(Page-level text extractions)
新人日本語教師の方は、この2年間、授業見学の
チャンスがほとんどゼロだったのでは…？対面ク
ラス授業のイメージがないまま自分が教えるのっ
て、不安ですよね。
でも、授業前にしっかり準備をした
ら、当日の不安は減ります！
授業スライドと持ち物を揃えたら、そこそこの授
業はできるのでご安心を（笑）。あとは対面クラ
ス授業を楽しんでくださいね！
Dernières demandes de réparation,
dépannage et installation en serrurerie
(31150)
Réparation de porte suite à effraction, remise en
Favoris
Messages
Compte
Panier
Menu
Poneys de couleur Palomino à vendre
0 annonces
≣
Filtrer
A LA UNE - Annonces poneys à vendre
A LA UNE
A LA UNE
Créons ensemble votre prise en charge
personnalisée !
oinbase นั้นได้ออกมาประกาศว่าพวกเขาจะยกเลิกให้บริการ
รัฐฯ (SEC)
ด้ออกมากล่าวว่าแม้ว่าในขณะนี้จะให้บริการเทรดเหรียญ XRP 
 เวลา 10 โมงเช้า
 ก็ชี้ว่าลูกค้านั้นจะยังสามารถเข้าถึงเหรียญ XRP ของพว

==

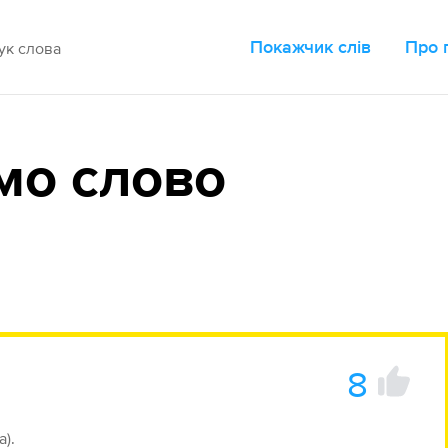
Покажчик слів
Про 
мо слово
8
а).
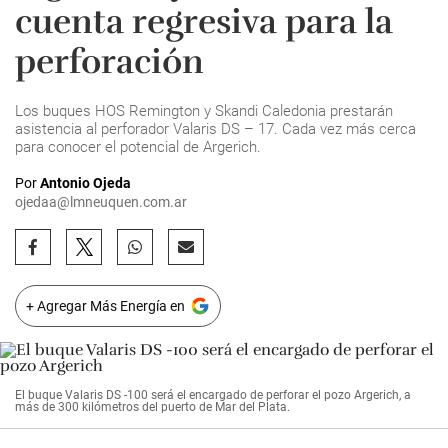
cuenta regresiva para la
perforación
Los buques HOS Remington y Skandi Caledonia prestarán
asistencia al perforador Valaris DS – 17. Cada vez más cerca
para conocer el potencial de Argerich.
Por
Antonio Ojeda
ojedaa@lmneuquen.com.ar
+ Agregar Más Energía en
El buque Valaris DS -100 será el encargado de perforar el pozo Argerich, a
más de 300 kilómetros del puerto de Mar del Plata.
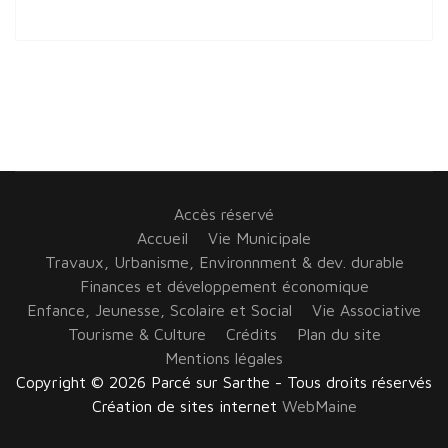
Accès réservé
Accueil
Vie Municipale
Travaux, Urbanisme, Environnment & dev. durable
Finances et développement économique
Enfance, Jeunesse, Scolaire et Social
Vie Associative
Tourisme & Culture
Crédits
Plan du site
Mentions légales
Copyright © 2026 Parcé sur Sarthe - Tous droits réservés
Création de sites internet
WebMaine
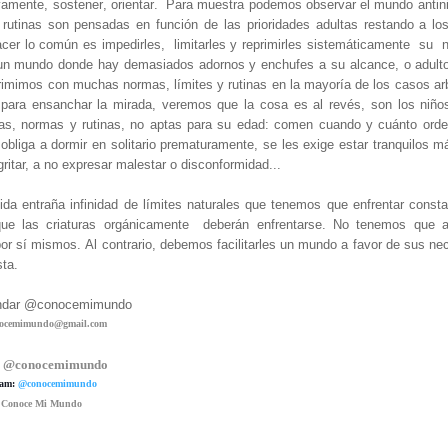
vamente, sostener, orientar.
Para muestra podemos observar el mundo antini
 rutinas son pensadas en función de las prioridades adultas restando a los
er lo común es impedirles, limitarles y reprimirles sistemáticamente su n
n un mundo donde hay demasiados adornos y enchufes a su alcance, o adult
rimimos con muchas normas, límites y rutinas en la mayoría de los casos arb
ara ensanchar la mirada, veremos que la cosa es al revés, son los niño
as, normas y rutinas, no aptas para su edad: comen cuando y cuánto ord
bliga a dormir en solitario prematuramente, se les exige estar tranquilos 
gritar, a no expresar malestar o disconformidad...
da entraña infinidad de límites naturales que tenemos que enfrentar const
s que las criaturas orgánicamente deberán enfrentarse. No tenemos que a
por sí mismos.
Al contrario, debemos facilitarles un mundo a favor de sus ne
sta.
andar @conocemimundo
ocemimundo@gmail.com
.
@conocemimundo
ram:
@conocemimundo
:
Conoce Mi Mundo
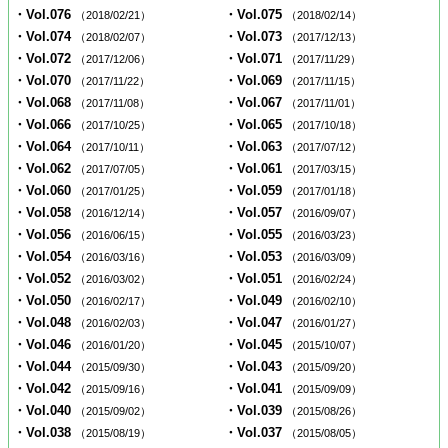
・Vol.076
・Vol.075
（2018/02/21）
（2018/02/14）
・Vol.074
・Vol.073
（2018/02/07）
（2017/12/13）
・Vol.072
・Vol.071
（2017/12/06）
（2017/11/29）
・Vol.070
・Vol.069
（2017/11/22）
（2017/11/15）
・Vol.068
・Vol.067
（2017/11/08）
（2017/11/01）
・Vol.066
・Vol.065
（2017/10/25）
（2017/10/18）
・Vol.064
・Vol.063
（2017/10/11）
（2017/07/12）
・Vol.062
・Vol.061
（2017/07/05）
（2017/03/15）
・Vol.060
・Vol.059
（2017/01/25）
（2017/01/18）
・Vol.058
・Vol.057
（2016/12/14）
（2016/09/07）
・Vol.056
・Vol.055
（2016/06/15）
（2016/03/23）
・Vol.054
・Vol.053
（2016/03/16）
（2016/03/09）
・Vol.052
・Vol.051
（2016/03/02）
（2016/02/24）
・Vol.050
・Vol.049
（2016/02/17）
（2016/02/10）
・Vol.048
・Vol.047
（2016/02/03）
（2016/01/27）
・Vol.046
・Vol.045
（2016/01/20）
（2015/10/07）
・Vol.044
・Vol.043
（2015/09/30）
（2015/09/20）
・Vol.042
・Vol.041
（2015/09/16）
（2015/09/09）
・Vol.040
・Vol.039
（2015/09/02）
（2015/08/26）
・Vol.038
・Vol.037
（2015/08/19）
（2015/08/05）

## What to do
Identify the lines above with the word "límites". Copy them.

## Solution below
rimimos con muchas normas, límites y rutinas en la mayoría de los casos arb
da entraña infinidad de límites naturales que tenemos que enfrentar const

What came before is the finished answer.